SERIE SPECIALE DROITS DE L’ENFANT. La juriste Tatiana Gransart dénonce la triste réalité du harcèlement dans nos salles de classe… et jusque dans nos bureaux.
Notre liberté éducative est en danger ! Les écoles alternatives aux pédagogies humanistes sont fermées de façon arbitraire, à un rythme très soutenu depuis début 2024. L’instruction en famille (IEF) est de plus en plus restreinte, poussant une centaine de familles à entrer en désobéissance civile. La plupart des pédagogies sont sous le joug de propagandes diffamantes. En bref, la liberté de choix éducatif disparaît peu à peu, mettant en danger les droits fondamentaux de chacun.
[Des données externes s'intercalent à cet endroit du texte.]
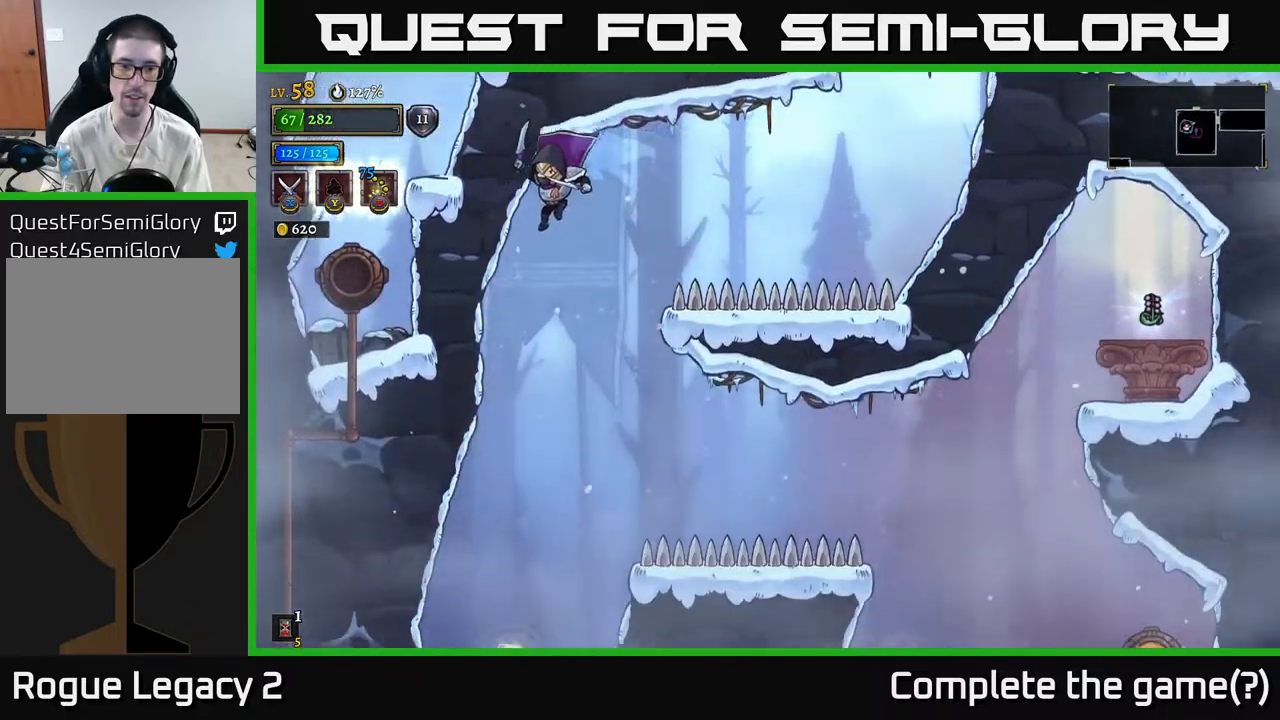
{"buttons": [], "left_stick": "left", "right_stick": "center", "events": [[233, "left_stick", "up-right"], [417, "right_stick", "center"], [450, "left_stick", "left"]]}
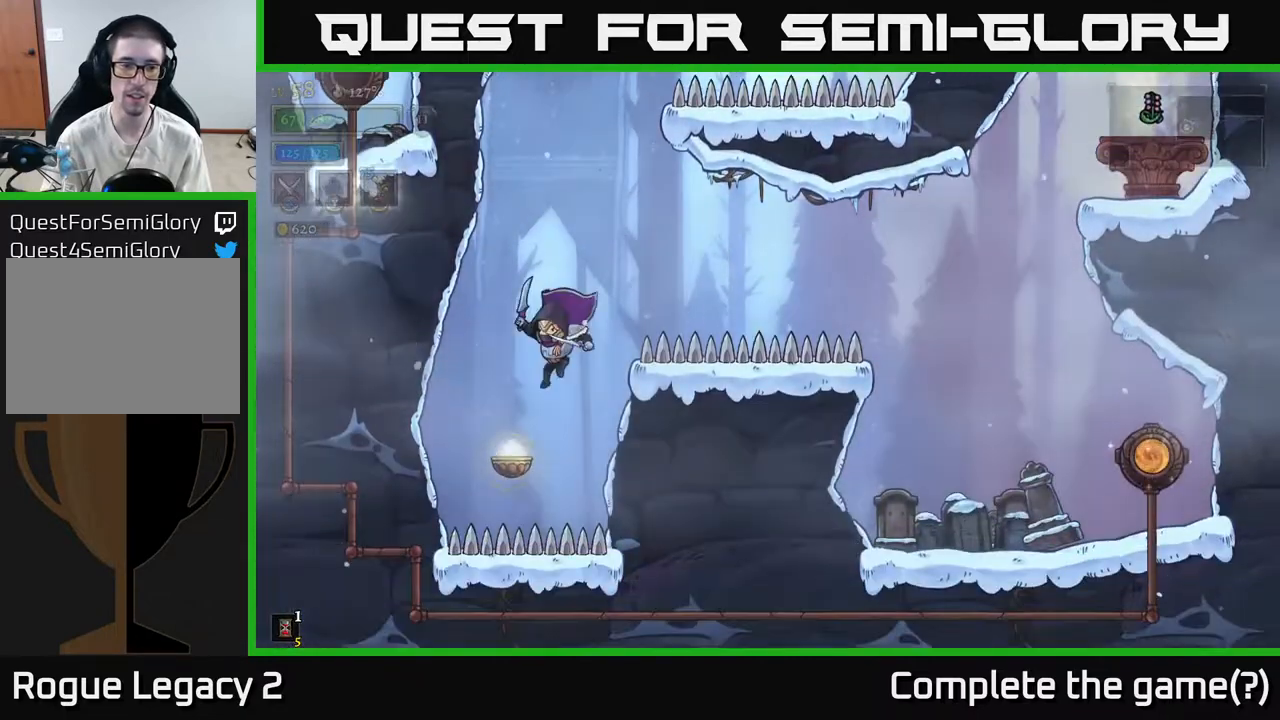
{"buttons": [], "left_stick": "up", "right_stick": "center", "events": [[100, "L2", "down"], [133, "A", "down"], [133, "left_stick", "up"], [217, "R1", "down"], [233, "L2", "up"], [350, "R1", "up"], [367, "A", "up"]]}
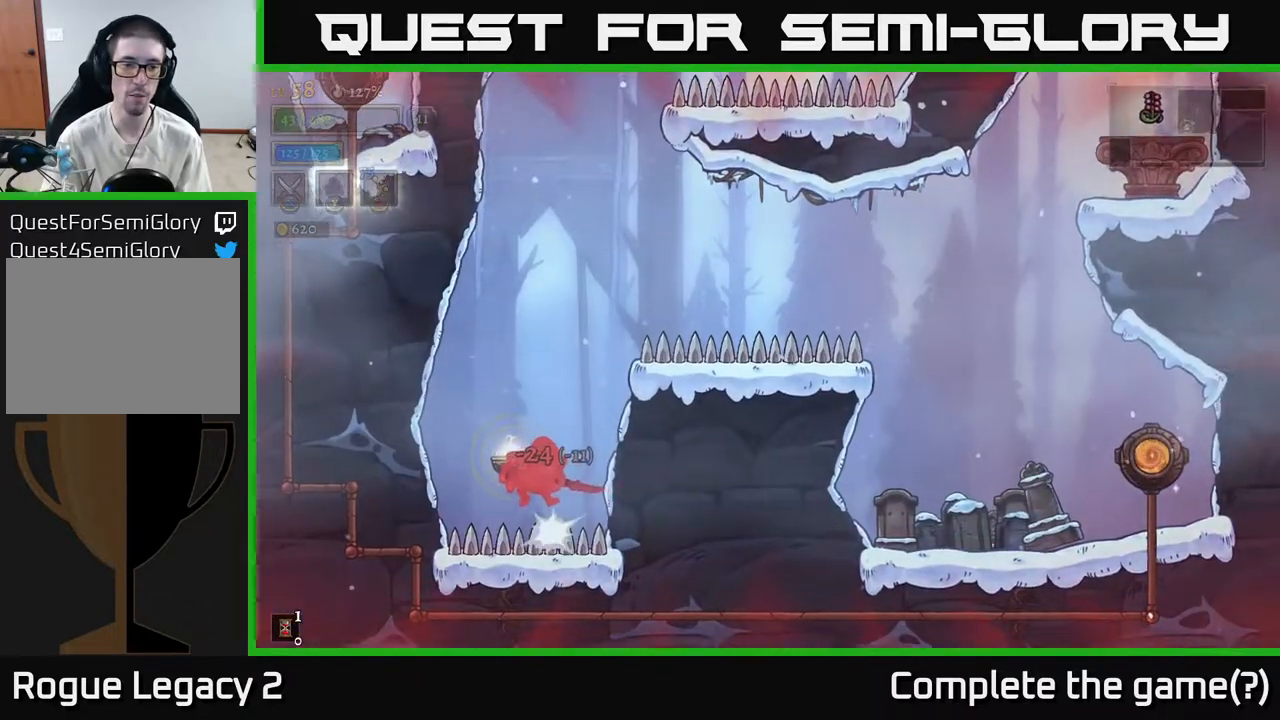
{"buttons": ["L1"], "left_stick": "right", "right_stick": "center", "events": [[33, "left_stick", "center"], [317, "left_stick", "right"], [367, "L1", "down"]]}
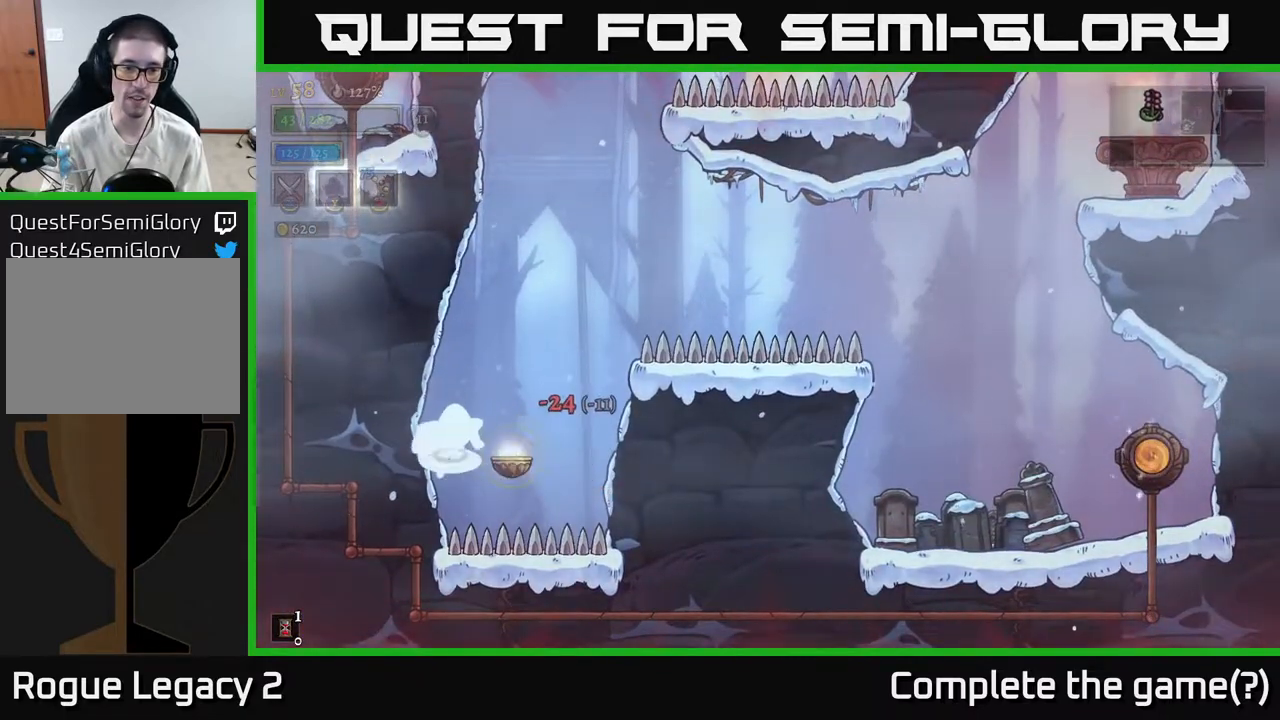
{"buttons": ["L1"], "left_stick": "right", "right_stick": "center", "events": [[33, "A", "down"], [33, "L1", "up"], [350, "A", "up"], [383, "L1", "down"]]}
Dans ce contexte, Combat publie plusieurs tribunes de personnalités engagées dans la défense des droits de l’enfant.
Sami a 7 ans. Il est inscrit en CE1 dans un grand établissement scolaire public. Il n’a pas toujours connu l’école. Quand il a atteint l’âge de l’obligation scolaire, sa mère a fait le choix de l’instruire elle-même. Sami était un enfant épanoui. Les contrôles réalisés par l’administration étaient positifs et laissaient espérer une poursuite de l’Instruction En Famille (IEF) tant que cela convenait à l’enfant.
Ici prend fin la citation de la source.